Por fortuna, el fútbol permite revanchas cada poco o muy poco tiempo y el conjunto rojiblanco ofreció anoche una imagen bien distinta a la de tres días atrás. La visita del Barcelona reactivó a la tropa de Ernesto Valverde, que demostró haber superado el duro golpe de la eliminación a manos de la Real Sociedad. No hubo premio, pues aunque a los puntos el conjunto rojiblanco hizo más méritos que su rival para hacerse con la victoria, terminó claudicando después de un gran gol de Lamine Yamal, que quitó las telarañas de la escuadra de la portería defendida por Unai Simón. No pudo hacer nada el de Murgia ante el zurdazo del extremo, si bien esa batalla suya que mantiene con Joan García por ser el portero titular con España en el Mundial, quizá más motivada por la prensa catalana o madrileña que por la propia realidad, salió vencedor después de otra actuación solvente.
De inicio ya se le vieron unas intenciones bien distintas al Athletic a las del partido frente a los donostiarras. Esta vez no hubo ningún experimento raro en la alineación, como ubicar a un central en la posición de lateral derecho, más allá de que por una cuestión de cargas y cansancio en la alineación figuraran algunas caras nuevas como la del joven Selton Sánchez en la media punta o la de Adama Boiro en el lateral izquierdo. Porque que Unai Gómez, lesionado en su rodilla izquierda en el minuto 8, ocupe el puesto de extremo izquierdo hace tiempo que dejó de ser noticia.

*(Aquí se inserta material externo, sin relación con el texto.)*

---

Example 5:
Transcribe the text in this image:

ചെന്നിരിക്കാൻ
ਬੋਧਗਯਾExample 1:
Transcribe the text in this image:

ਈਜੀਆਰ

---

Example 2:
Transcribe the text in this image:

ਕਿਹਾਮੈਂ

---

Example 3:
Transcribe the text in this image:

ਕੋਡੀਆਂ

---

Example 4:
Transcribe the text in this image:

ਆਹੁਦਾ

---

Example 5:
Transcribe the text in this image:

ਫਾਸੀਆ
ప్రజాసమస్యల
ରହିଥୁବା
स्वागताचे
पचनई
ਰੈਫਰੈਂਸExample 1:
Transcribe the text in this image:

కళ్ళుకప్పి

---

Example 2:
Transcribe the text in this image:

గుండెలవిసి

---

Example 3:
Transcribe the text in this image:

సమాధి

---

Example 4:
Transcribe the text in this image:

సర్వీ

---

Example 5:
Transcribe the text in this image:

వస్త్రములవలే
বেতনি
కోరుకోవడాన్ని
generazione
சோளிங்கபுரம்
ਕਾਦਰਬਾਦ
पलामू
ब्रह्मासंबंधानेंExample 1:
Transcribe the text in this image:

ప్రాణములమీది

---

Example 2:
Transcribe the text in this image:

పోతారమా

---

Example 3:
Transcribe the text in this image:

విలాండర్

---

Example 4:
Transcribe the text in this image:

Con todo ello, San Mamés asistió al habitual ejercicio de sacrificio del personal. Que no es poco viendo de dónde venía el Athletic. Claro que su reacción, que merece ser aplaudida, del mismo modo que tocó criticar con dureza lo vivido en Anoeta, se quedó en el limbo, sin premio y con una derrota con la que, a decir verdad, contaba casi todo el mundo.

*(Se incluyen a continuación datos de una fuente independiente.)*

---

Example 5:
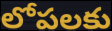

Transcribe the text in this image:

లోపలకుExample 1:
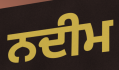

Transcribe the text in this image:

ਨਦੀਮ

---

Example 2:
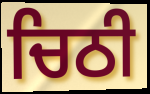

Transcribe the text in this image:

ਚਿਠੀ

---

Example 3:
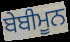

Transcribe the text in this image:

ਬੇਬੀਮੂਨ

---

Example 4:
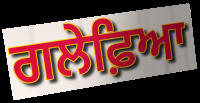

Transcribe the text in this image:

ਗਲੇਫ਼ਿਆ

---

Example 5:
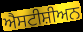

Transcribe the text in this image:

ਐਸਟੀਸ਼ੀਅਨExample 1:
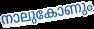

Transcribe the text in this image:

നാലുകോണും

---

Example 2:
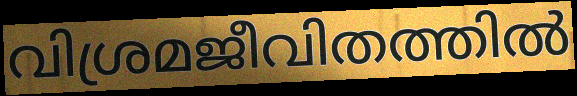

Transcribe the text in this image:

വിശ്രമജീവിതത്തിൽ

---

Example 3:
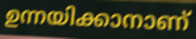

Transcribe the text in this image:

ഉന്നയിക്കാനാണ്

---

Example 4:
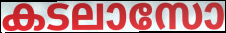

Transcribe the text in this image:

La entrega de todo el equipo merece ser destacada. Excelente fue el trabajo en defensa, donde Dani Vivian y Aymeric Laporte recordaron a los de las mejores noches y Andoni Gorosabel ofreció argumentos muy sólidos como para la gente siga preguntándose por qué se quedó fuera de la convocatoria del derbi. Además, a los numerosos robos en campo contrario esta vez sí acompañaron las rápidas transiciones, algo de lo que había adolecido en repetidas ocasiones el equipo si bien, aunque puso en apuros en varias ocasiones a Joan García, le faltó puntería para haber sacado algo más de provecho que una muy buena imagen.
Claro que esto último no es poco, pues debe servir como impulso para lo que está por venir. El Athletic demostró que tiene fútbol, por mucho que se haya empeñado en hacer pensar al resto que no era así. Tanto Valverde como los jugadores han insistido en incontables ocasiones en los últimos meses que necesitaban encontrar un punto de inflexión. Se buscó a través de alguna victoria, como después de ganar al Atlético de Madrid o a la Atalanta, pero tras la buena imagen ofrecida frente al Barcelona, quizá haya que pensar que el tan deseado punto de inflexión puede llegar después de una derrota. Nunca es tarde y quedan puntos y partidos para llegar a puestos europeos.
Rego, quinta amarilla
En otro orden de cosas, cabe apuntar que Alejandro Rego, que fue titular anoche ante el Barça, no podrá jugar el próximo sábado frente al Girona después de haber visto la quinta amarilla de la temporada.